INFORMATION GIVEN
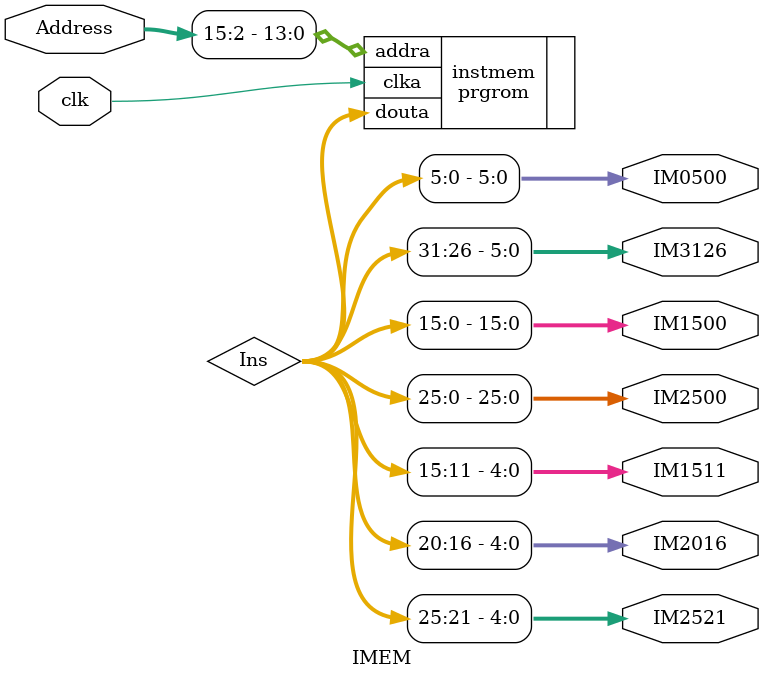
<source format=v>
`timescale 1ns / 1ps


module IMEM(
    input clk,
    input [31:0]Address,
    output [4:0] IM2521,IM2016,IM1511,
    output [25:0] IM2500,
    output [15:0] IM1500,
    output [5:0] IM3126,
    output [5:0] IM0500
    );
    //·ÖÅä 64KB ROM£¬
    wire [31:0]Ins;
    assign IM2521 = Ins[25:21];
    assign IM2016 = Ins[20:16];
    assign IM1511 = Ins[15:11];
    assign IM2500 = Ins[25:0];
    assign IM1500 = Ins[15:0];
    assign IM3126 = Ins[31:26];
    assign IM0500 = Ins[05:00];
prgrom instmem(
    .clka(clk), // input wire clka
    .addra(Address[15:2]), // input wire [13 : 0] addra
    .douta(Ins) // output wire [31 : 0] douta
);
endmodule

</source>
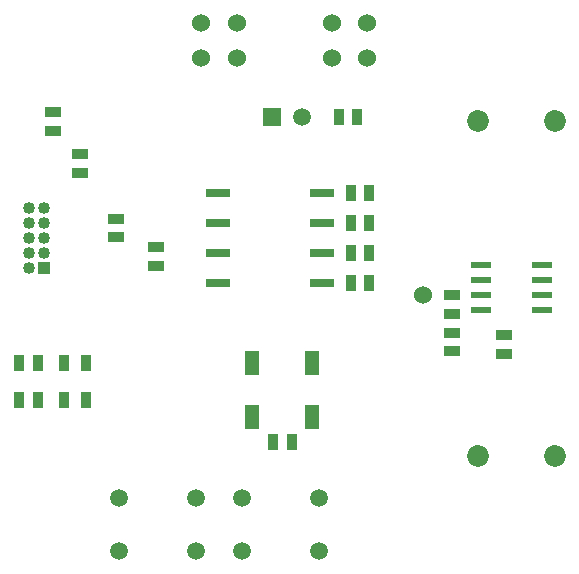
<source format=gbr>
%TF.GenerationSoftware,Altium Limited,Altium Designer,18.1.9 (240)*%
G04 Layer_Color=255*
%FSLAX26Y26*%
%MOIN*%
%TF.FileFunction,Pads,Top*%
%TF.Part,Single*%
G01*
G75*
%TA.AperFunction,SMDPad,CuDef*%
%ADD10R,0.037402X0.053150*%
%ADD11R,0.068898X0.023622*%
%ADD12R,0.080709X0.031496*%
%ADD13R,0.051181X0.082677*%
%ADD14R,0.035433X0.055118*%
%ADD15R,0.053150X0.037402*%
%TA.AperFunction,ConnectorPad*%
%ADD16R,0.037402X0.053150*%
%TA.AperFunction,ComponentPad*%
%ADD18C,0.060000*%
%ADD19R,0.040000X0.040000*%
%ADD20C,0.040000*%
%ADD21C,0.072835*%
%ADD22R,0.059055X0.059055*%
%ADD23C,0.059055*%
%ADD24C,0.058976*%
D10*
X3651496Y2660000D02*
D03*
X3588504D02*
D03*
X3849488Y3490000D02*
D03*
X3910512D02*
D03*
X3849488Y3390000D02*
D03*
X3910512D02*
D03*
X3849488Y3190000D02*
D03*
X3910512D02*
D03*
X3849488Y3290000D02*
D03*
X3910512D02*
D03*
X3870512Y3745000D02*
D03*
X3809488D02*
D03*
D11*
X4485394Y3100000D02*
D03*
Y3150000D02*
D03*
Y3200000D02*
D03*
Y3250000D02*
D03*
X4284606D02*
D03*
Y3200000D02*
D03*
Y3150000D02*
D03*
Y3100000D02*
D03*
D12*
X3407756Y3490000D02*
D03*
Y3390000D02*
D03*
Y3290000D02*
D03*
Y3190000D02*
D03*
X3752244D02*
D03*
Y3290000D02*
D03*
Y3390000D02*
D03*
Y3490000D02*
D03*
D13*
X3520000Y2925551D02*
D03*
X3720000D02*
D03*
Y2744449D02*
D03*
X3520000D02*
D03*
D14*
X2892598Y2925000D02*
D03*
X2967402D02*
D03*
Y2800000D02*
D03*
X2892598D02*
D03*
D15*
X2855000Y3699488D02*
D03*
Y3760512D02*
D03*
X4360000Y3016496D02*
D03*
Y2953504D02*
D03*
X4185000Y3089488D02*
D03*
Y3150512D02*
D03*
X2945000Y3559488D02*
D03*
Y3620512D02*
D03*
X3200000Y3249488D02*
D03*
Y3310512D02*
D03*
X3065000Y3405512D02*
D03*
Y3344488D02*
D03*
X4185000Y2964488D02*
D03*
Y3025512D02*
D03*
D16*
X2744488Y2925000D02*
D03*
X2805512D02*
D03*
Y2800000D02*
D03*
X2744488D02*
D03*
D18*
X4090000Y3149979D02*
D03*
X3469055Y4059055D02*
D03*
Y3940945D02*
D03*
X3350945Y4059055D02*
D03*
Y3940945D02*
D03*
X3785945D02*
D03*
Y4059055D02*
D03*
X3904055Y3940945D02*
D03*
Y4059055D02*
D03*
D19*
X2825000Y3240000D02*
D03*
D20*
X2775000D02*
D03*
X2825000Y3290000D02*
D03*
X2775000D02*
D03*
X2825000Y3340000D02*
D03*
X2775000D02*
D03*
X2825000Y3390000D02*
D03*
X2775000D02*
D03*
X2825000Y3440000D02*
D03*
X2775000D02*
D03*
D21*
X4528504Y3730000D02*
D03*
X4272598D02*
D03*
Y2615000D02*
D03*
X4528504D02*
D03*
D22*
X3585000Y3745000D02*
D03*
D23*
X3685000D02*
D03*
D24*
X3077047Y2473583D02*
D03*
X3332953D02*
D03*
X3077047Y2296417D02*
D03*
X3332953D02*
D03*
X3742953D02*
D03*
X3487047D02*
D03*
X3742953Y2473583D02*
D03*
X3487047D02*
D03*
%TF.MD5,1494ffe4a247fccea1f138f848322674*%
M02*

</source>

--

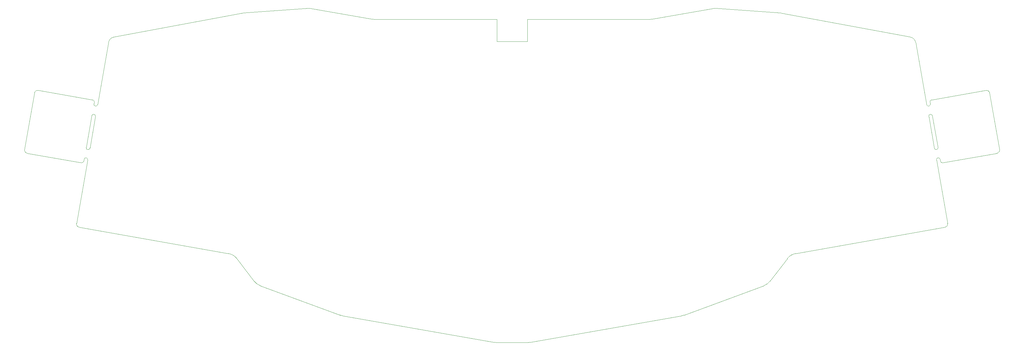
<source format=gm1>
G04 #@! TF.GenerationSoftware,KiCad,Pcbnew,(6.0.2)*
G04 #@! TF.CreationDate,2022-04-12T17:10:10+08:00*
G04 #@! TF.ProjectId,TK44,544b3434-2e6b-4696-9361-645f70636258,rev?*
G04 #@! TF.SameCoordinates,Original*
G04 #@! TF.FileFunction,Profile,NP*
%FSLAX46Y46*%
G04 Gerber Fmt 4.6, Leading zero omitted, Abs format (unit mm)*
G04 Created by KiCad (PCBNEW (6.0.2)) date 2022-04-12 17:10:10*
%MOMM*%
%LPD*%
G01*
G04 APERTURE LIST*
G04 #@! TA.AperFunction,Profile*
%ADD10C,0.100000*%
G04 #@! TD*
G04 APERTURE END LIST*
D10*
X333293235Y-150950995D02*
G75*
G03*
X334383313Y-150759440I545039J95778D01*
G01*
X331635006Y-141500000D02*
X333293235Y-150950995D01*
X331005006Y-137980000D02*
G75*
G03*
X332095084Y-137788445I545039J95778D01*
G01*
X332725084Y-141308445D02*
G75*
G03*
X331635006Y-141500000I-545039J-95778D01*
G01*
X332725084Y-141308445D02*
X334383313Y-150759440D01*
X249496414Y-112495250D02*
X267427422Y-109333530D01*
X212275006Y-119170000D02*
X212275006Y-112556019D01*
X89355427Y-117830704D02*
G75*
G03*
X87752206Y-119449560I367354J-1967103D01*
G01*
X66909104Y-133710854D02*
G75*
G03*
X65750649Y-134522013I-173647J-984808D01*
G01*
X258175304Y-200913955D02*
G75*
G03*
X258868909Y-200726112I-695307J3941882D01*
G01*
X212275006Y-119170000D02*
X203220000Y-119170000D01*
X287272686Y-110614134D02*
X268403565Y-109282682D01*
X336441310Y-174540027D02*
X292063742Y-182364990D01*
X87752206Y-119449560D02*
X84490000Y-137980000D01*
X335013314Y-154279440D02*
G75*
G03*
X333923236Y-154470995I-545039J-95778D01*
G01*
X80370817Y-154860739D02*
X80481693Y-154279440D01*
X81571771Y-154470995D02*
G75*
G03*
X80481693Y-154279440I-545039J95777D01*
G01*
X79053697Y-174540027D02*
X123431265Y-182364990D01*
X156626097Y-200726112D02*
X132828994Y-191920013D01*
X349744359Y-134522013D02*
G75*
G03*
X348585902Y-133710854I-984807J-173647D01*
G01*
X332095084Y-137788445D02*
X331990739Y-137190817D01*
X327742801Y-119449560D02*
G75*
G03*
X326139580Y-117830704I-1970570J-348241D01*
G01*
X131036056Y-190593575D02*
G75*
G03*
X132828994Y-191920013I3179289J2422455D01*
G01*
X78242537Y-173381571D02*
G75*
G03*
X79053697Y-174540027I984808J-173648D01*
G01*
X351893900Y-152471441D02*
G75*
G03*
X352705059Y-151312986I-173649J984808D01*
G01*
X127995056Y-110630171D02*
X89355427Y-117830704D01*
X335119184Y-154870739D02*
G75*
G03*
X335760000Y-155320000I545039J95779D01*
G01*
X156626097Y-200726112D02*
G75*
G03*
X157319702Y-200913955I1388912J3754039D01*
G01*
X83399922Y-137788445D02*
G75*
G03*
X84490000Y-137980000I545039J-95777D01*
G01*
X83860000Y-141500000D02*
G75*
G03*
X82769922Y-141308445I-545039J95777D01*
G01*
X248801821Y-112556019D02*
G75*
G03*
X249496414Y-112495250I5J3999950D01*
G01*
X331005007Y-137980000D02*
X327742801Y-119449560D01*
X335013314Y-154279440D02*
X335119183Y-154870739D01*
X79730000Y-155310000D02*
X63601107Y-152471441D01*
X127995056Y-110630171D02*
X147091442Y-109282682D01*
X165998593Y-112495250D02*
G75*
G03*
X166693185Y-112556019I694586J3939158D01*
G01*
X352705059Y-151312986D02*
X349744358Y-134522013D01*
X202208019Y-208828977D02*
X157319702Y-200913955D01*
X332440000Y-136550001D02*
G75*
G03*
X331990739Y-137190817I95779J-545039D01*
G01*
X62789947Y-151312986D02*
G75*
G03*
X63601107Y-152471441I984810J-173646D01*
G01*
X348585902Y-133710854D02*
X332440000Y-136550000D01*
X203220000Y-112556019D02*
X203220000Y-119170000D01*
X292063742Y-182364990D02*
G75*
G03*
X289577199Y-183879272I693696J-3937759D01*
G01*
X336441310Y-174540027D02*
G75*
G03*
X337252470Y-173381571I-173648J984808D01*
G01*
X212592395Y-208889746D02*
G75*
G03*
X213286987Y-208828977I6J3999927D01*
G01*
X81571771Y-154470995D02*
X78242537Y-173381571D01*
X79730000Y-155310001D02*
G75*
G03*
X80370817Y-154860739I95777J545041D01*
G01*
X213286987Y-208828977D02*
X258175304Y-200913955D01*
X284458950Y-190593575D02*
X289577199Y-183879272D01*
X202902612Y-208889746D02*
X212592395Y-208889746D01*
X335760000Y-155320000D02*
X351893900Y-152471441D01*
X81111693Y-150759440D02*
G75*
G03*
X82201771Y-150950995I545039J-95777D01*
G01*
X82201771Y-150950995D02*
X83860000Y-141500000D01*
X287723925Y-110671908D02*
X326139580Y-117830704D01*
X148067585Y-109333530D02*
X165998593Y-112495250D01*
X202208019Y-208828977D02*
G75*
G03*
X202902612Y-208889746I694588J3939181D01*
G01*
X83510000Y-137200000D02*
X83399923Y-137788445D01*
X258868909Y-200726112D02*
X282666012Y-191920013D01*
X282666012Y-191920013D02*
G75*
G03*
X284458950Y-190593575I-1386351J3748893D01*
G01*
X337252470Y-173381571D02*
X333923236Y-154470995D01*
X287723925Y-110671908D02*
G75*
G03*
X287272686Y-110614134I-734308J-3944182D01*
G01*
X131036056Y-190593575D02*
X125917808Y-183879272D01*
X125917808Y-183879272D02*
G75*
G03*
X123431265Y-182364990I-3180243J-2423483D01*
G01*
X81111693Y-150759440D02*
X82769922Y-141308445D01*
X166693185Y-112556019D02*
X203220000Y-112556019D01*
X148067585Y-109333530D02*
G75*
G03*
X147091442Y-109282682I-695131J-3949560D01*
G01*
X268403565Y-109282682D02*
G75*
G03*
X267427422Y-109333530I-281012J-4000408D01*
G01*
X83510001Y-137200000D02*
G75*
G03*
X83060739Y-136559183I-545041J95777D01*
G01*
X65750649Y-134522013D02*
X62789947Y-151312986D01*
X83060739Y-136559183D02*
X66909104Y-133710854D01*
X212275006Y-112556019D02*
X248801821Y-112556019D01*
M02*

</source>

WHAT IS BEING ASKED
Work out how many lines in the entries contain the string "wire", then reply with that number and nothing more.

RESPONSE FOR THIS EXERCISE
4